Aunque todas las entradas estaban ornamentadas con imágenes arcaicas, Shakespeare se fijó en que el diseño que decoraba la puerta escogida parecía más antiguo, más rudimentario que el resto.
—La entrada cero —comunicó Marethyu antes de zambullirse en su interior.
El grupo de los cuatro inmortales lo siguió…
Hacia un mundo de cristal, donde incluso el sol era un trozo de vidrio, y el suelo estaba fabricado con fragmentos de cristales rotos. Sobre la superficie reflejante de un lago se alzaban trece entradas translúcidas.
—La primera entrada… —anunció Marethyu señalando una delicada filigrana de vidrio. Todos se adentraron por la apertura…
Hacia un reino de arena verde que se enroscaba y bailaba siguiendo un patrón hipnótico. El gigantesco sol que dominaba el cielo estaba tan cerca que incluso pudieron vislumbrar claramente las llamas enroscándose alrededor de la silueta del astro. Las llamaradas solares coincidían a la perfección con las oscilaciones de la arena. Aquí, las trece entradas estaban moldeadas con brillante sílice.
—Otra vez la primera entrada —dijo Marethyu sin vacilar mientras se adentraba entre las dos columnas achaparradas.
El nuevo Mundo de Sombras era de hielo puro y apestaba a leche agria. Las trece entradas parecían nata cuajada.

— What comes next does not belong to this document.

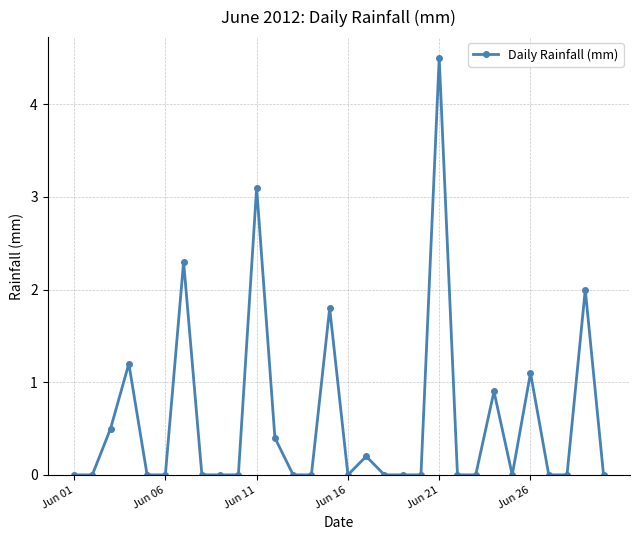

What is the greatest value displayed?

4.5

—Y ahora, por la segunda entrada…
Y emergieron en un territorio de metal, donde el suelo era de hierro y el cielo del color del plomo. En este caso, las trece entradas eran losas de hierro oxidado.
—La tercera entrada…
Y aparecieron en un dominio cubierto por una asquerosa neblina amarillenta que contenía el agonizante sonido de gemidos lastimeros de bebés. Las trece entradas eran unas columnas de humo amorfas que apenas podían distinguirse entre la niebla.
—La quinta entrada…
Hacia un mundo de petróleo y pegajoso alquitrán en el que unos insectos metálicos devoraban el petróleo. Las trece entradas estaban intrincadamente talladas en bloques de carbón.
—La octava entrada…
Un mundo destruido por un cataclismo, un armazón vacío de una ciudad y una lluvia que sabía a ceniza. Un edificio que quizás antaño había sido un hotel contenía trece entradas distintas.
Marethyu señaló con el dedo.
—Ahí está la última entrada, la número trece…

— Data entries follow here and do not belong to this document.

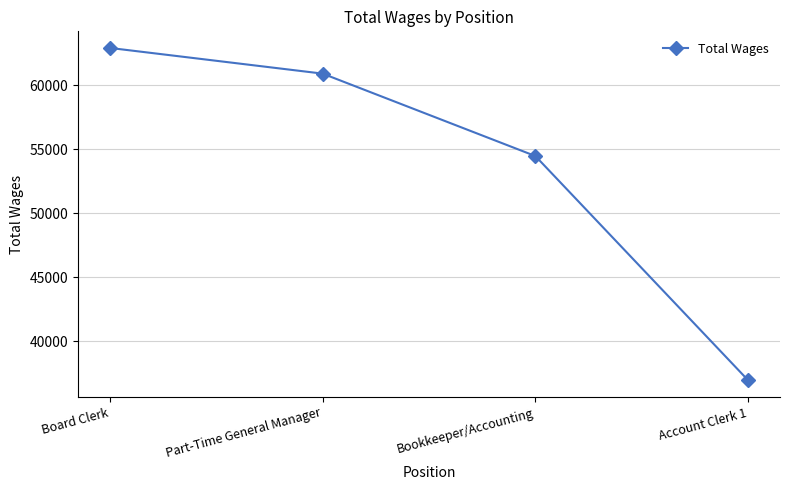

What is the greatest value displayed?

62934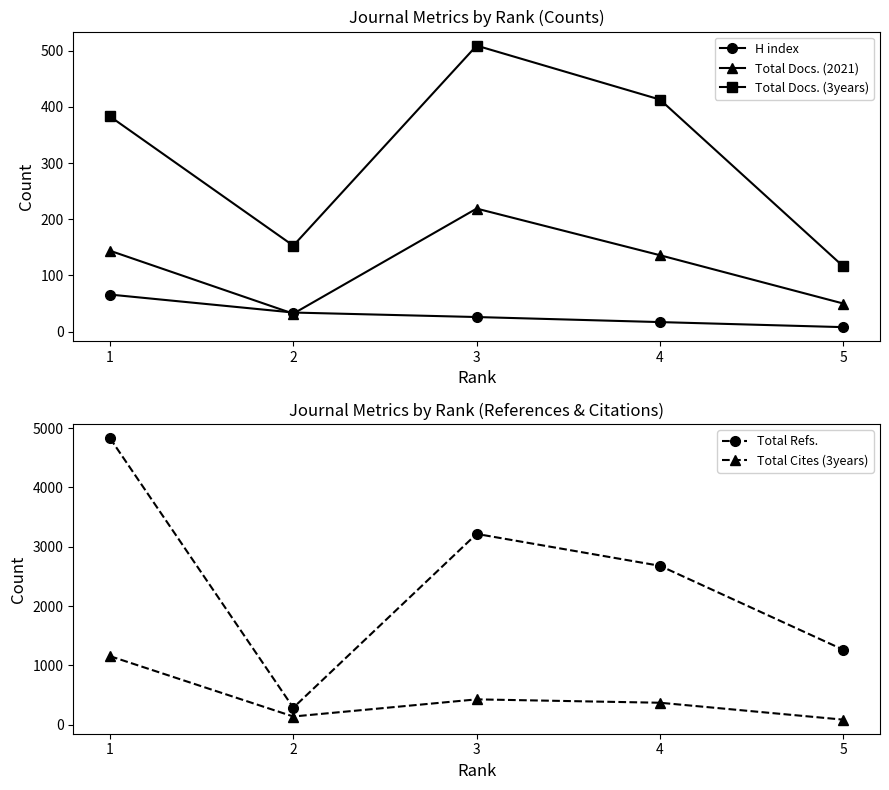

Is it true that Total Docs. (3years) equals 138 at 4?

False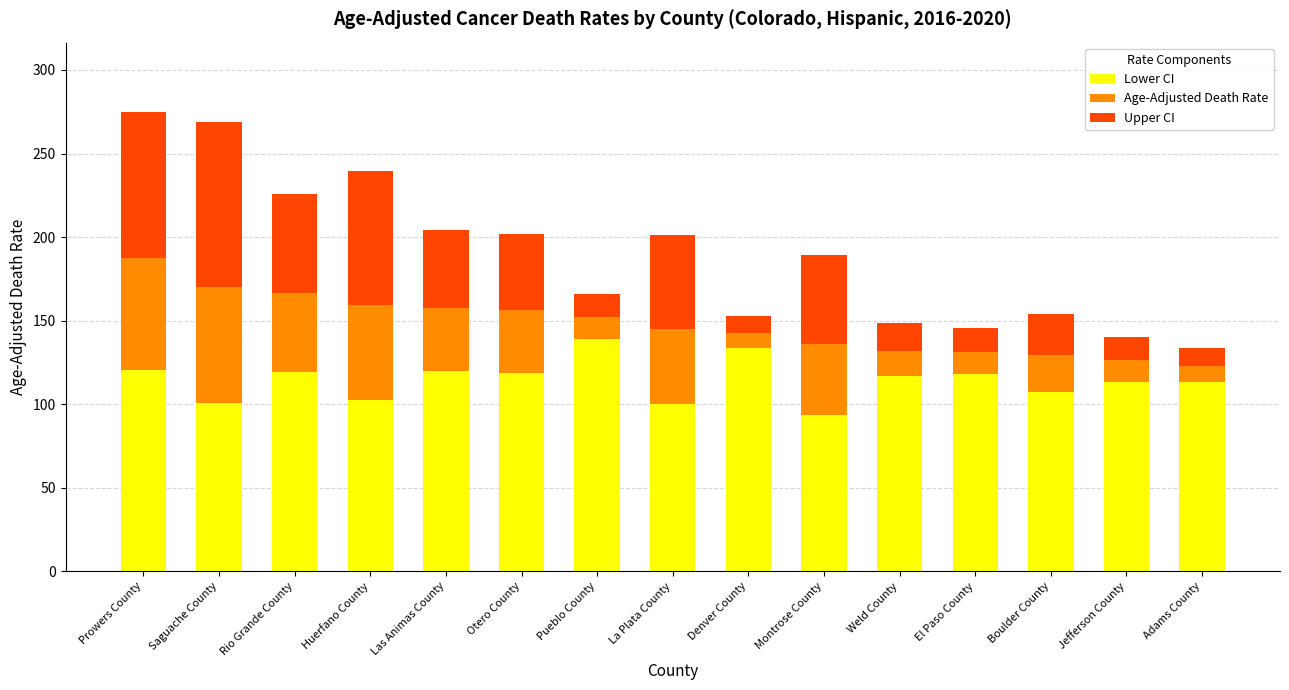

Count the number of data series in this chart.

3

De repente se encontraron sobre la ladera de una montaña cubierta por diminutas flores amarillas y blancas. El cielo era de color azul pálido y contenía alguna que otra nube blanca. El aire era cálido y salado.
Todos inspiraron hondamente, despejando así los pulmones de los espeluznantes y nauseabundos olores y sabores característicos de los Mundos de Sombras. Marethyu caminó hacia la cima de la colina y, cuando alcanzó la cúspide, miró a lo lejos. Uno por uno, los inmortales escalaron la pendiente y se agolparon detrás del desconocido.
Estaban delante de una isla paradisíaca.
Bajo sus pies, hasta donde les alcanzaba la vista, se extendía una ciudad dorada. Desde aquella altura parecía un laberinto de vías fluviales que serpenteaban y zigzagueaban a través de la ciudad.
Una multitud de banderas y banderines multicolores ondeaban sobre los edificios, y el agradable sonido de la música y las risas fluía en la atmósfera perfumada. En el centro de la isla se alzaba una gigantesca pirámide escalonada. La cumbre de la misma era plana y contenía cientos de astas. Los minúsculos puntos que se movían en los costados del edificio daban una pequeña pista de su increíble tamaño.
—Estáis contemplando la legendaria pirámide del Sol —anunció Marethyu señalando el monumento con su garfio—. Bienvenidos a la isla de Danu Talis.